:: Prompt A ::
Could you write out the rows from the first line up to and including the line containing "Where does the Seitenzahl"?

:: Text segment ::
--- START ---

# Discover Leisure - Bust and taken my money



## stewartwebr (May 27, 2005)

Just found out that Discover Leisure have gone bust. A few weeks back the charger on my Burstner Elegance gave up the ghost just before heading over to Europe.

I called Discover and managed to negotiate a new charger be sent to Abbey Wood Campsite and I would send the faulty unit back. Of course as always the customer is not trusted and I had to trust them by paying for the charger on the understanding that they would refund the cost of the unit when they tested it and found it to be faulty.

I have called them a few times to see when I would get my 670Pounds back.

Unfortunately, I tried again today to be told they had gone bust and I should join the que for my money LOL

At the time of paying for the charger some other robber had bought a number of mobile phones on my credit card so it had been stopped, so I used my Debit Card so bang goes the protection under Section 75. My only hope is my bank accept the claim under the Chargeback scheme, but that seems very unlikely.

--- END ---

:: Prompt B ::
In the forum post about Discover Leisure going bust, change "robber" to "thief" and give the passage from "At the time" up to and including "seems very unlikely.".

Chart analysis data
--- START ---

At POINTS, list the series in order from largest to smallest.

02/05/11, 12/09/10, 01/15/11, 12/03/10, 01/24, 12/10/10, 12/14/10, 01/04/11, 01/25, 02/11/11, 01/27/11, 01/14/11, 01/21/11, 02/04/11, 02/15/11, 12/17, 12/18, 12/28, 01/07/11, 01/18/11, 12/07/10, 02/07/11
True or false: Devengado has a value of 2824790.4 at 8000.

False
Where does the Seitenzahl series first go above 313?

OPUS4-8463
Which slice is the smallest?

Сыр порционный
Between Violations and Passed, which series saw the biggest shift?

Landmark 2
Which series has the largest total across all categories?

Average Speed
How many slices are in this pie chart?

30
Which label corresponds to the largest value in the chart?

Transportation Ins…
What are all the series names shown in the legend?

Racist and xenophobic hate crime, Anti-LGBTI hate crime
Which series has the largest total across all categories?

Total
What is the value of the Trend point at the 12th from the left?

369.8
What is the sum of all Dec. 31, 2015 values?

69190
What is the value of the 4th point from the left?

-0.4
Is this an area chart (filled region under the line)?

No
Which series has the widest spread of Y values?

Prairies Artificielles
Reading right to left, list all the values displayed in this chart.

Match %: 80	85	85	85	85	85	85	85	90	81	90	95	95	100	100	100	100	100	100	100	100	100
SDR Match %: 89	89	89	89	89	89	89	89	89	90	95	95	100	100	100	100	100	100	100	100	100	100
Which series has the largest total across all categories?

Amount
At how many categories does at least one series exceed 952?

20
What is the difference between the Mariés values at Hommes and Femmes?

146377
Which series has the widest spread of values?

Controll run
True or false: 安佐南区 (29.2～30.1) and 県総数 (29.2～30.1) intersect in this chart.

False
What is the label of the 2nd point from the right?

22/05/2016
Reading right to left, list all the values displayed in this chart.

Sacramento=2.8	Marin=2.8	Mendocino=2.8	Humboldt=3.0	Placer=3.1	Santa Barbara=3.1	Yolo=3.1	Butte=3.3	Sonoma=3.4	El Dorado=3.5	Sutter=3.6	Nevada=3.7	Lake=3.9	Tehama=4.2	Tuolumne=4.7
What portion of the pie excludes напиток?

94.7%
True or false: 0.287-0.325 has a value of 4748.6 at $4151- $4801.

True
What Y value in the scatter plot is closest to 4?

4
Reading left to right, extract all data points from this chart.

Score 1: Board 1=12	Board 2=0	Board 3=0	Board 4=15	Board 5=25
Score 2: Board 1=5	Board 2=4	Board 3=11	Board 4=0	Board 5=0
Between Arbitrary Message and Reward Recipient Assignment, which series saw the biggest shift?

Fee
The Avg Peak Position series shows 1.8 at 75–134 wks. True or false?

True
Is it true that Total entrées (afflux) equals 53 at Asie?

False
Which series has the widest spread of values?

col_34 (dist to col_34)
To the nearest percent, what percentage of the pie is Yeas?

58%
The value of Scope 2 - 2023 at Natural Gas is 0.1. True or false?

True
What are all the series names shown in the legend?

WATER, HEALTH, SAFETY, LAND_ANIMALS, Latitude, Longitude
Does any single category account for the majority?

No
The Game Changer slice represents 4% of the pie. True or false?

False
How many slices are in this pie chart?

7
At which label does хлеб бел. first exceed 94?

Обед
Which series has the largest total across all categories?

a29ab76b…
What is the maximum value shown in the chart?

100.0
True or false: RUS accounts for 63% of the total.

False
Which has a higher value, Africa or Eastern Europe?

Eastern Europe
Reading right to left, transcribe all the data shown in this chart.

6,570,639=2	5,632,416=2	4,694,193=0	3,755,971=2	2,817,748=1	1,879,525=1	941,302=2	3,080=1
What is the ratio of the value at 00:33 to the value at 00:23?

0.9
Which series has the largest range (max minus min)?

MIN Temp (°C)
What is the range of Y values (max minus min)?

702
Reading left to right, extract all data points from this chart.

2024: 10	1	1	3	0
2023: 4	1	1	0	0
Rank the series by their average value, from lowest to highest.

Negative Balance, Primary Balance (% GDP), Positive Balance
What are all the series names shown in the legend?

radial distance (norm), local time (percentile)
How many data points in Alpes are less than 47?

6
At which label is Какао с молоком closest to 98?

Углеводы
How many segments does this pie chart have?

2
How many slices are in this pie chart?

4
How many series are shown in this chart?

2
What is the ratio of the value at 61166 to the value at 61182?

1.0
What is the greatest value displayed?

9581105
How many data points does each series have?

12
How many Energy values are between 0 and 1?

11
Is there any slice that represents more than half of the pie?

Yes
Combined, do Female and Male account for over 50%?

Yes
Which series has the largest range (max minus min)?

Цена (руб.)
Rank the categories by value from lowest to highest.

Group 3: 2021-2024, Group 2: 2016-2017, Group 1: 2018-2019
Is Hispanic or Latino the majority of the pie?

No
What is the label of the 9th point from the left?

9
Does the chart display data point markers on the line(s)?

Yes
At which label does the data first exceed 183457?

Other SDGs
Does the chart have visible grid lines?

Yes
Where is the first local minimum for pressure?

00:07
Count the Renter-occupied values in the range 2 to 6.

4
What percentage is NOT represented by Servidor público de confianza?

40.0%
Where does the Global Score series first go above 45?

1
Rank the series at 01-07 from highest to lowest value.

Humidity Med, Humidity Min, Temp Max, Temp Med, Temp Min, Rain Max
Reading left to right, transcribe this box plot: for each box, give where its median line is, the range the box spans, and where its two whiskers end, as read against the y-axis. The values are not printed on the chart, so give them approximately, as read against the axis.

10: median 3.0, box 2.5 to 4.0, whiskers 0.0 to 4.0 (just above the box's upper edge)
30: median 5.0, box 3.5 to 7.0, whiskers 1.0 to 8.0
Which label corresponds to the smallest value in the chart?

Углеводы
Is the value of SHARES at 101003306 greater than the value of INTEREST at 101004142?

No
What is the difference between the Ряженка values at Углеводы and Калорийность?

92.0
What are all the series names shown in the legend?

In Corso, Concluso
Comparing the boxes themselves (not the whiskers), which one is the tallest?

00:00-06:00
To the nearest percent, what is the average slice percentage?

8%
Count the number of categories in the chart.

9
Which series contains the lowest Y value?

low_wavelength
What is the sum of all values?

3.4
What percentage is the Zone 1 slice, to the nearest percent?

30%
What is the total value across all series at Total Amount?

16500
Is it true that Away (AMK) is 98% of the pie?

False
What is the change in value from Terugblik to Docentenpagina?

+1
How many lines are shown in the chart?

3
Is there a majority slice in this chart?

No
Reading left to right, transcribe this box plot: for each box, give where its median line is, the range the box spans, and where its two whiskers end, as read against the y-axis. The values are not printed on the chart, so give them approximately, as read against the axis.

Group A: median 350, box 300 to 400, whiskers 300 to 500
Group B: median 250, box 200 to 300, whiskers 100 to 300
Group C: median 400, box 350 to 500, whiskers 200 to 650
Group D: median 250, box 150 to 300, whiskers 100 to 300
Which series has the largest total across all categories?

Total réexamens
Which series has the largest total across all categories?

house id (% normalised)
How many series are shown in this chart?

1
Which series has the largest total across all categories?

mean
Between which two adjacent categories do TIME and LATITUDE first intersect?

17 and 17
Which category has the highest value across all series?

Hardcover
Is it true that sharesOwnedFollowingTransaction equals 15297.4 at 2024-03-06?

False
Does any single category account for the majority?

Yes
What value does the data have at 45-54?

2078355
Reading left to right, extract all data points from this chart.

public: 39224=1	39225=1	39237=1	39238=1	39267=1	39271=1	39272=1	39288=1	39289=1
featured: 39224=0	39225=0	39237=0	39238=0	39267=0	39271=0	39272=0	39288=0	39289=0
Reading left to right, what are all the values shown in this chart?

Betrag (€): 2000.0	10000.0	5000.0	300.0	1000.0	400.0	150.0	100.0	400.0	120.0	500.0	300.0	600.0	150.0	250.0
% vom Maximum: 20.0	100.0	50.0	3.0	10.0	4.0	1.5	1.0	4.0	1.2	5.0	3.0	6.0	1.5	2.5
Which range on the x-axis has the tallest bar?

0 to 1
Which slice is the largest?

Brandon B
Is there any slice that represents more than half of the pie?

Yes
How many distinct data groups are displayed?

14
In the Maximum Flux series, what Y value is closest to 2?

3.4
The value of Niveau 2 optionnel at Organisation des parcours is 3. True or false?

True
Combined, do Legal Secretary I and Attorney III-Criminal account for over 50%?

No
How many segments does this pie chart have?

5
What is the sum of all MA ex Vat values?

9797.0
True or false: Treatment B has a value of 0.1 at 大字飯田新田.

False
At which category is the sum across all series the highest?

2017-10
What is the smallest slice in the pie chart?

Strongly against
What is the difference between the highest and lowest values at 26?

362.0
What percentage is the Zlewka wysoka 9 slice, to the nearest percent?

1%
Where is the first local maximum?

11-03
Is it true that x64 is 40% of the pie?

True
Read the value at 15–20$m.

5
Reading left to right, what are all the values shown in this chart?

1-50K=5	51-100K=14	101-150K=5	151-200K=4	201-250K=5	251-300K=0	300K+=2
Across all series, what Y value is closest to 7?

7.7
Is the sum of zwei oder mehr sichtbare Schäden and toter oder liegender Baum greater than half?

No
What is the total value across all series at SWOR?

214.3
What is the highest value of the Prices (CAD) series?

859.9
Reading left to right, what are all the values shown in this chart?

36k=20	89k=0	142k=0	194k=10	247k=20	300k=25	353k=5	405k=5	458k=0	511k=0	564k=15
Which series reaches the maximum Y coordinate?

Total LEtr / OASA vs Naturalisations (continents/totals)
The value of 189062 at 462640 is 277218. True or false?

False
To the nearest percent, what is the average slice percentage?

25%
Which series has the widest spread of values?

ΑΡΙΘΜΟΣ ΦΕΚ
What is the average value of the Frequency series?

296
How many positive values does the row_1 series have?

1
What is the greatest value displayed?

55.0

--- END ---

:: Answer area A ::
At POINTS, list the series in order from largest to smallest.

02/05/11, 12/09/10, 01/15/11, 12/03/10, 01/24, 12/10/10, 12/14/10, 01/04/11, 01/25, 02/11/11, 01/27/11, 01/14/11, 01/21/11, 02/04/11, 02/15/11, 12/17, 12/18, 12/28, 01/07/11, 01/18/11, 12/07/10, 02/07/11
True or false: Devengado has a value of 2824790.4 at 8000.

False
Where does the Seitenzahl series first go above 313?

:: Answer area B ::
At the time of paying for the charger some other thief had bought a number of mobile phones on my credit card so it had been stopped, so I used my Debit Card so bang goes the protection under Section 75. My only hope is my bank accept the claim under the Chargeback scheme, but that seems very unlikely.